TASK: Turn the records below into a Markdown table with the columns No. and Text, giving each line its own numbered row and dropping blank lines. Omit the pictures.

EXERCISE INPUTS:
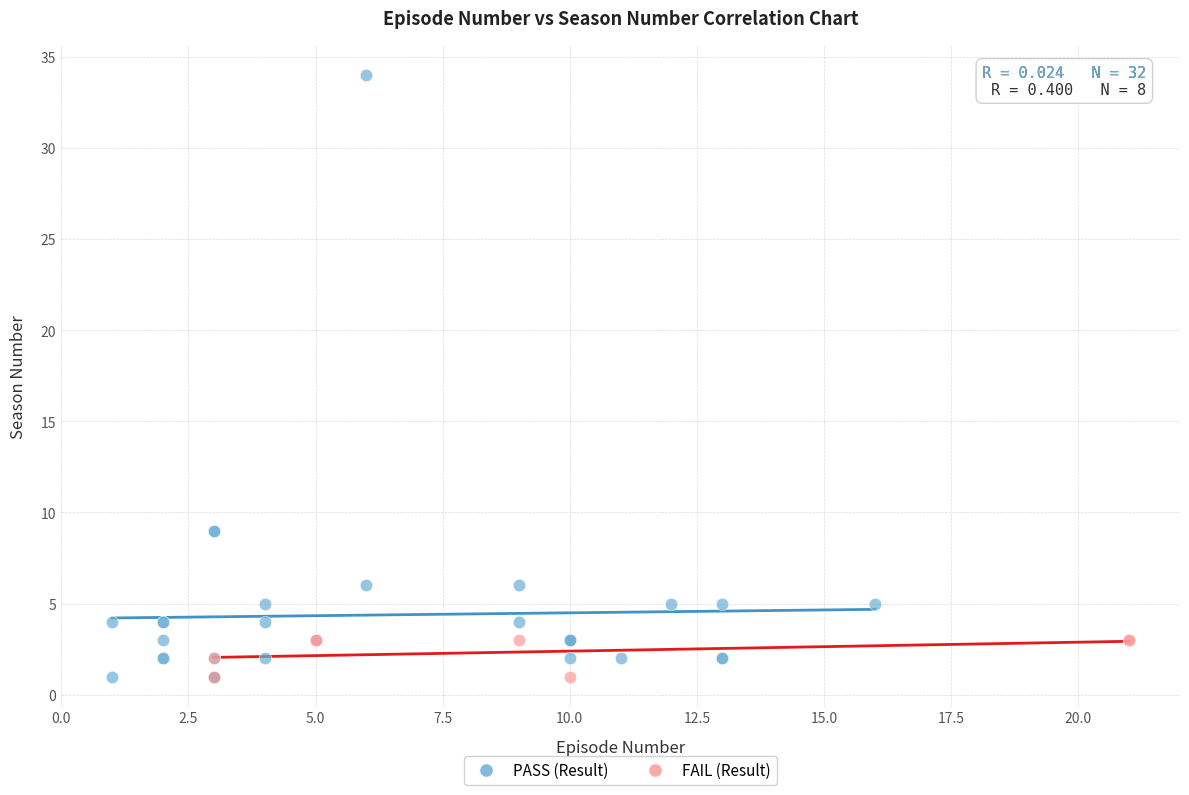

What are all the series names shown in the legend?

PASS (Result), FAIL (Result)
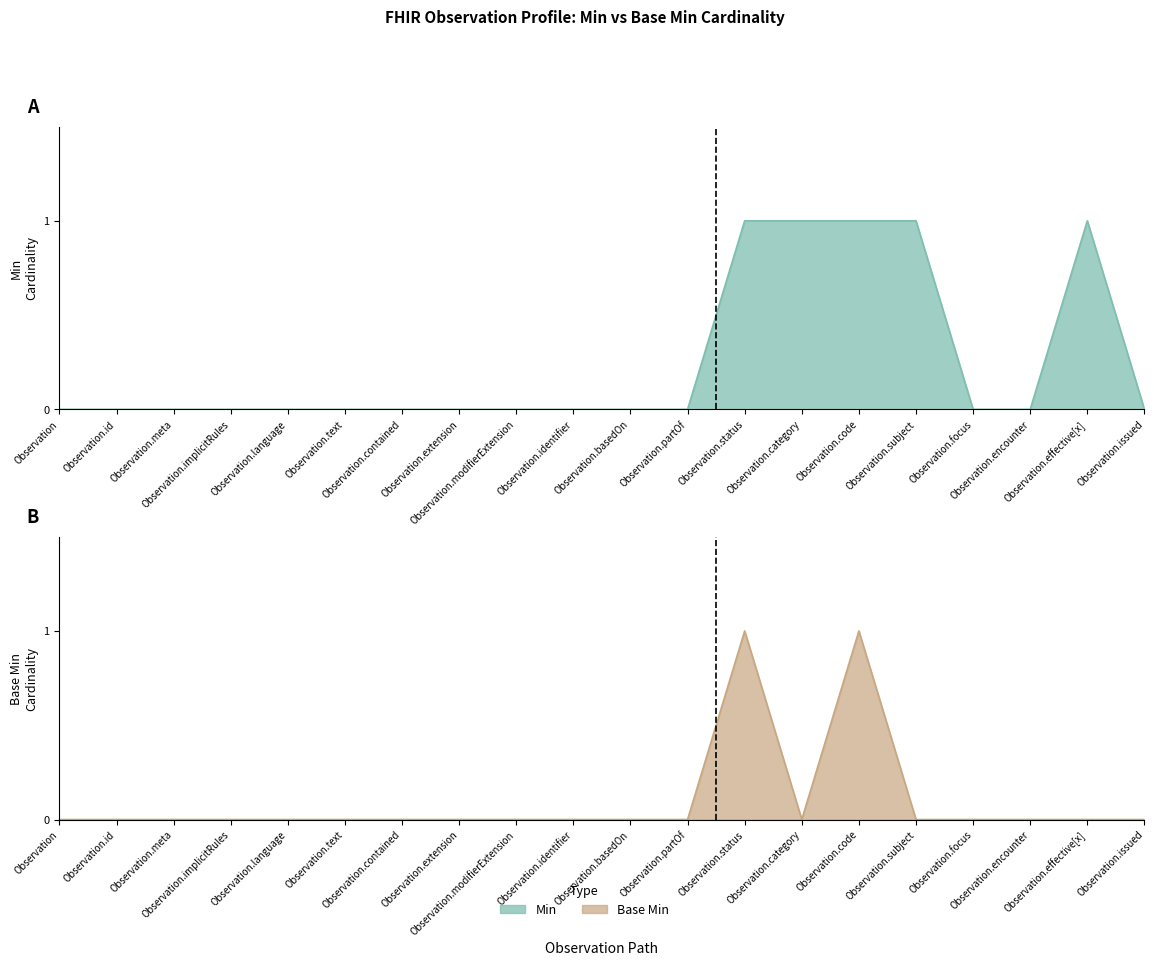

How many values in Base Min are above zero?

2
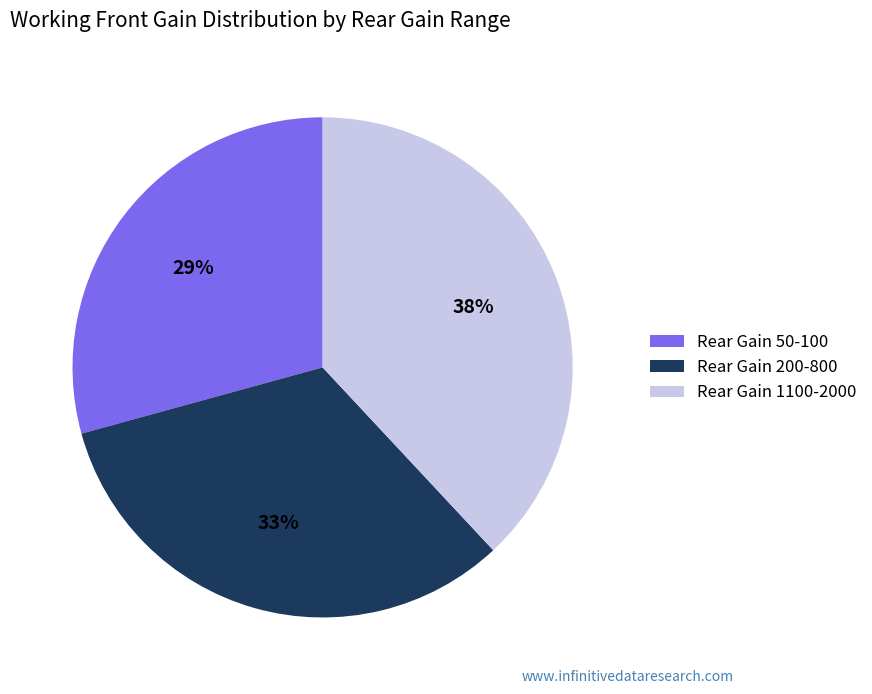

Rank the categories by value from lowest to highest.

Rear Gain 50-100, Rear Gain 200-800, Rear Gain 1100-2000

RESULT:
| No. | Text |
|---|---|
| 1 | What are all the series names shown in the legend? |
| 2 | PASS (Result), FAIL (Result) |
| 3 | How many values in Base Min are above zero? |
| 4 | 2 |
| 5 | Rank the categories by value from lowest to highest. |
| 6 | Rear Gain 50-100, Rear Gain 200-800, Rear Gain 1100-2000 |